A Snowy Horror Thriller
Author: Ania Ahlborn
Ryan and Jane are having one last hurrah at their childhood cabin high in the Colorado mountains before the sale is finalized. While Daddy dearest isn’t their flavor of the month, they still have some happy memories at the cabin. This is also their chance for everyone to get together and to resolve old traumas. Ryan is getting ready to move to another country, after all, and Jane is still recovering from her recent divorce.
Jane brings her best friend, Lauren, and Ryan surprises Jane with her old high school-crush, Sawyer. This would be the perfect time for the meant-to-be couple to rekindle an old flame. The problem? Sawyer brought his girlfriend, April.
So, basically you have an isolated group of people, all of whom have issues with one another, several unresolved love-triangles, and something outside going bump in the night.
And now, to the monster. These isolated forests are haunted by a particular kind of beastie, one that reads a lot like a wendigo (although the term is never used.) These baddies only come out while it snows, and unbeknownst to our bickering heroes, the monsters have already stacked up quite a gory body count. All you need now is a fight and a storm, both of which are rumbling on the horizon.
It’s the classic set up, reminiscent of my beloved Until Dawn. We have a beautiful cabin, isolation, people who aren’t paying attention, numerous near misses, and relationship DRAMA, all with the big bad lurking outside and biding its time. My husband, who listened to the audiobook with me, was hooked by the cranked-up action, the tooth-and-nail fighting that quickly settles in and stays forefront in the story. Me – a little less so.

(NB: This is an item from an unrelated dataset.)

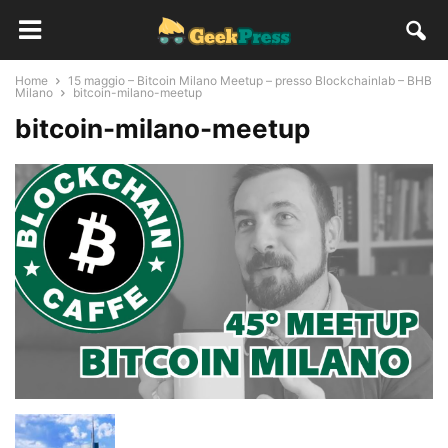
Home
15 maggio – Bitcoin Milano Meetup – presso Blockchainlab – BHB
Milano
bitcoin-milano-meetup
bitcoin-milano-meetup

First, to the love story, which takes precedence over the creatures. I didn’t care for any of the characters, except the occasional sympathy for April, the beleaguered new girlfriend. April is unwelcomed from the start, and her own reticence (probably because it’s totally obvious her boyfriend is pining for the host), just makes the situation sadder. While everyone hates April for existing, I had the opposite reaction. Is it her fault that her boyfriend is unfaithful? Is it her fault that Jane is actively trying to split them up?
That brings me to Jane. Early on, she admits that even during her wedding, she hoped to make Sawyer jealous, hoped that he would come and stop the ceremony in the style of numerous rom-coms where the right one bursts in and rescues the love-lorn bride at the altar. This made me hate Jane, who went forward with her own wedding, all the while knowing she loved another man and was essentially using her husband to get this man’s attention.
Sawyer, the object of love, is also morally reprehensible, although if I reveal the why of that, I will ruin a big part of the story. Just trust me that when he and April fight, there is more than enough reason to loath the weak willed, indecisive, selfish Sawyer. Ugh. Don’t even get me going.
By the time the monsters start to make their presence known, I was hoping that they would eat each of our characters (except April) slowly, preferably with a lot of pain and teeth gnashing. Not good, because I think that the author wanted us to empathize with our star-crossed lovers, or at least really enjoy the complicated triangle dynamic. Don’t even get me started on Ryan and his insta-romance with Lauren. You cannot fall head-over-heels in the space of thirty seconds. Come on.
The monsters are the second disappointment. While the pace is snappy and on point, the gore visceral and stomach churning, the fighting sequences extended and written with care and realism, the monster’s story is weak. We never find out what they are or why they are suddenly making a stand. My wendigo theory at the beginning left me hoping for some cannibalism and the characters (at least a few) finding themselves transformed or transforming. That didn’t happen. Instead, we get our far more usual band-of-heroes relentlessly and stupidly fighting, being picked off one at a time, and making some shockingly bad decisions. B-horror level bad decisions. Like separating. And having fights and walking off. And starting on one course of action, setting it up meticulously, and then abandoning said course of action for NO APPARENT REASON.
The hubby enjoyed the thriller-like rapidity of the action and the way The Shuddering was always going-going-going. And that is fair. The book doesn’t stop for long. Honestly, as we were listening to the Audible, I began to drift off. So much action made me distracted; it started to have a samey feeling. Now maybe this was just my mood, and I did see the quality of what the author was doing and marveled at her skill for keeping the pacing consistent, on edge, and moving. Written creature features usually fail at this, but not here.
All in all, I enjoyed reading The Shuddering and will most likely check out author Ania Ahlborn again in the future. However, I wasn’t as in love with this story as others, however, and I still maintain that the characters were a selfish bunch who really, really deserved to get eaten slowly in the wilderness. And I still stand by the fact that the magic of the monsters is missed here. What are they? Why are they coming out of the woods now? Are they former humans, transformed wendigo style, or something else? Where do they go when the snow stops falling? So much unanswered potential.